-- Work order --
Search the records below for the word "camera". Copy each line where it occurs.
** Source records follows **
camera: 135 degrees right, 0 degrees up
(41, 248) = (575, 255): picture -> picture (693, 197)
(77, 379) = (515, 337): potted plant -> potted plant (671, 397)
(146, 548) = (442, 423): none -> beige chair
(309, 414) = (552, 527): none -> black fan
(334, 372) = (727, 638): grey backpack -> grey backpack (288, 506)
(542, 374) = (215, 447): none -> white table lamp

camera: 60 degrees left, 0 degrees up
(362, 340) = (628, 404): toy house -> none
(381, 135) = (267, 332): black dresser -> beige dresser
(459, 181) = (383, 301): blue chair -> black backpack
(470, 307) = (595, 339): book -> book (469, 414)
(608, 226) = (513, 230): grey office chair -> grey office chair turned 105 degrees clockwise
** End of Source records **
-- Written answer --
camera: 135 degrees right, 0 degrees up
camera: 60 degrees left, 0 degrees up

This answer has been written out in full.